Томский почувствовал, что переборщил, и поправился:

— Я именно это имел в виду, и ты мне помогла. Только вы с ним не пара. И какой бы он ни был раззолотой, я его ненавижу. Из-за тебя.

Они вышли на улицу. Шел дождь. Томский остановился в нерешительности. Поднял ворот пиджака, не очень твердо держась на ногах, пошел. Лина, ведя его под руку, спросила:

— Ты где ночуешь?

— Наверное, нигде, — сокрушенно ответил Томский. — Хотел попроситься к Стругацкому, а он, тип, даже чемодан велел забрать. Друг называется. А номер только завтра пообещали.

В гостинице на двери, как всегда, висела дощечка: «МЕСТ НЕТ». Томский, назвавшись дежурному администратору братом Ангелины Потаповны, ночевал в номере Красновидова.

 

КАРТИНА ЧЕТВЕРТАЯ

Джетыгара — старый золотой прииск, если на карте искать, то где-то на границе Тургайской степи и Каракумской пустыни. Теперь это уже городишко: магазины, кино, школы. Управление шахт. Золото ищут глубоко, по стволу метров четыреста, а то и глубже.

Гремящая, расшатанная по всем швам, люлька ныряет с ужасающей скоростью в кромешную тьму подземелья. Недлинный широкий туннель. И открываются огромные кварцевые пещеры. В жилах кварца и запрятан редкий металл. Его искать все трудней и трудней. Но есть счастливцы, которые натыкаются вдруг на слитки весом до полукилограмма.

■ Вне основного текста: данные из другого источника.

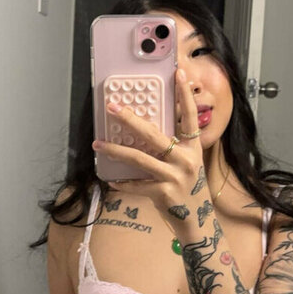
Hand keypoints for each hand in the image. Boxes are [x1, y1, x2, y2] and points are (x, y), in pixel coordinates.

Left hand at [92, 68, 208, 213]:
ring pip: (139, 158)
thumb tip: (143, 130)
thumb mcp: (186, 164)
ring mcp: (175, 177)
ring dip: (115, 151)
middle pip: (153, 134)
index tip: (178, 73)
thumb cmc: (186, 188)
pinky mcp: (164, 193)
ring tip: (97, 144)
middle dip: (130, 119)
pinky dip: (122, 182)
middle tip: (112, 108)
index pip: (190, 117)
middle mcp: (186, 160)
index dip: (184, 94)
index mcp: (193, 148)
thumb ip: (171, 148)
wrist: (195, 219)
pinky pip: (136, 184)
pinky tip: (110, 179)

Именно такой случай выпал и в этот раз. На-гора поднялась вся смена, ликующая, счастливая. В клубе шахтоуправления пир. Стулья из зала убраны, накрыт длинный, на сто человек, стол. Золотоискатели празднично одеты. Тут и русские, и украинцы, и чечены, и немцы с Поволжья. Народ разный. Отчаянный, трудноуправляемый, палец в рот не клади. Казахи верховодят застольем. Манты, плов, шашлык на коротких деревянных шампурчиках. Во главе стола начальник шахты и аксакал, казах лет восьмидесяти, в шапке и цветастом халате, прямой, с длинной, тощей бороденкой. В самый разгар пиршества расчистили место на столе и установили на нем огромное эмалированное блюдо. Бешбармак. Каждому — пиала с конским бульоном.

Разноязыкий говор. Шум. Тосты.

— Пью за новые самородки в третьем квартале. За успехи — в четвертом.

— Не говори «гоп», пока не перескочишь.

— Муртазаев, расскажи, как зайца бил.

— Не бил. Гонял.

— Ты его или он тебя?

— Друг друга. Я хитрый, он еще хитрей. Бежит, я за ним. Он прилег, я целюсь. Он скок в сторону, опять бежит. Хитрый. Завтра снова пойду.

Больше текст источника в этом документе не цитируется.